Early promoters of the festival intended for the event to recognize the natural environment of the Valley and the historic background of the apple growing industry, as well as to provide an opportunity to foster and develop local cultural talent. As a result of change and diversification of the region's growing economy, the festival now showcases a variety of local businesses, while continuing to promote local cultural talent and highlight the area's natural environment.
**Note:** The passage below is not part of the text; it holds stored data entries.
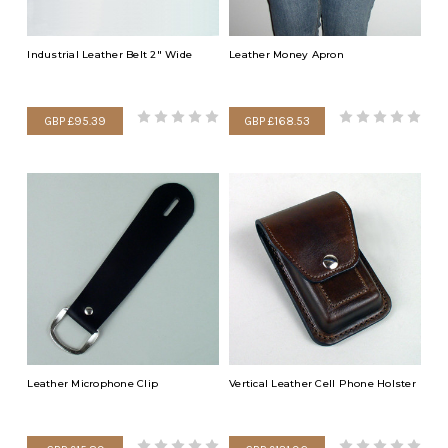
Industrial Leather Belt 2" Wide
Leather Money Apron
GBP £95.39
GBP £168.53
Leather Microphone Clip
Vertical Leather Cell Phone Holster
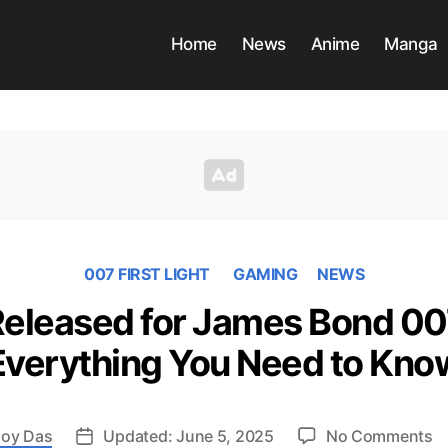
Home
News
Anime
Manga
007 FIRST LIGHT
GAMING
NEWS
 Released for James Bond 007
Everything You Need to Kno
o
oy Das
Updated: June 5, 2025
No Comments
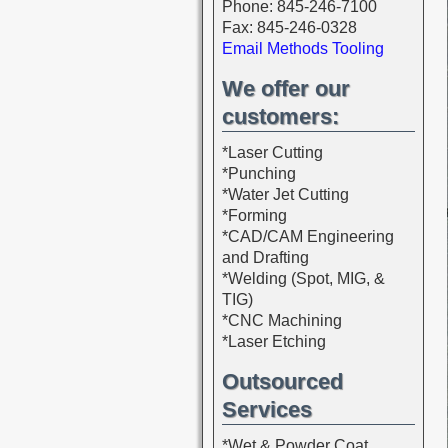
Phone: 845-246-7100
Fax: 845-246-0328
Email Methods Tooling
We offer our
customers:
*Laser Cutting
*Punching
*Water Jet Cutting
*Forming
*CAD/CAM Engineering
and Drafting
*Welding (Spot, MIG, &
TIG)
*CNC Machining
*Laser Etching
Outsourced
Services
*Wet & Powder Coat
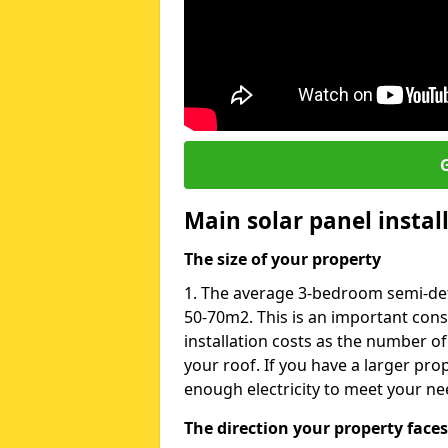
G
Main solar panel instal
The size of your property
1. The average 3-bedroom semi-de
50-70m2. This is an important con
installation costs as the number of
your roof. If you have a larger pr
enough electricity to meet your ne
The direction your property faces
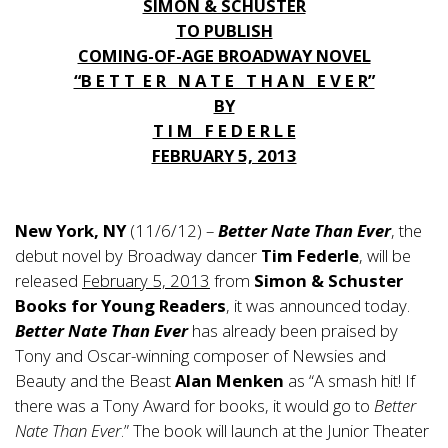
SIMON & SCHUSTER
TO PUBLISH
COMING-OF-AGE BROADWAY NOVEL
“B E T T E R N A T E T H A N E V E R”
BY
T I M F E D E R L E
FEBRUARY 5, 2013
New York, NY
(11/6/12) –
Better Nate Than Ever
, the
debut novel by Broadway dancer
Tim Federle
, will be
released
February 5, 2013
from
Simon & Schuster
Books for Young Readers
, it was announced today.
Better Nate Than Ever
has already been praised by
Tony and Oscar-winning composer of Newsies and
Beauty and the Beast
Alan Menken
as “A smash hit! If
there was a Tony Award for books, it would go to
Better
Nate Than Ever
.” The book will launch at the Junior Theater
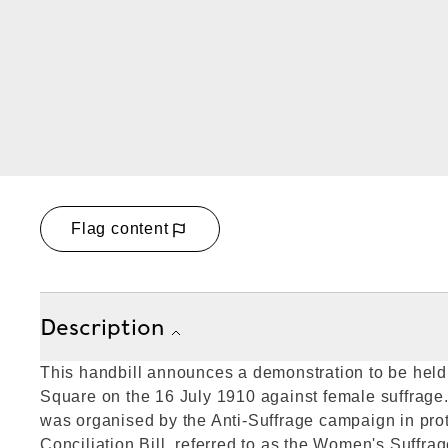
Flag content
Description
This handbill announces a demonstration to be held 
Square on the 16 July 1910 against female suffrage
was organised by the Anti-Suffrage campaign in pro
Conciliation Bill, referred to as the Women's Suffrag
Preparation involves 300 volunteers who plan and participate over a time frame of several months.

==Events==
Popular events include the Grand Street Parade, Children's Parade, and the Apple Blossom Concert. The festival also showcases social events, such as dances, barbecues, and old-style home-cooked dinners at church and community halls.

The Apple Blossom Grand Street Parade is one of the largest parades in Canada, drawing close to 100,000 people along the route, which runs from New Minas to Kentville and includes marching bands and various floats sponsored by community groups, local businesses and organizations. There are also floats for candidates in the annual Leadership Competition. The Festival includes a large Children's Parade, taking place on Saturday morning before the Grand Street Parade.

In the early 1990s, at Michelin's request, the Thursday night fireworks show, which had always began the weekend-long Apple Blossom Festival, was moved to Saturday night. Since then it has alternated between Friday and Saturday night. In recent years, the fireworks have been held exclusively on Friday night, immediately following the anniversary celebrations of a local radio station.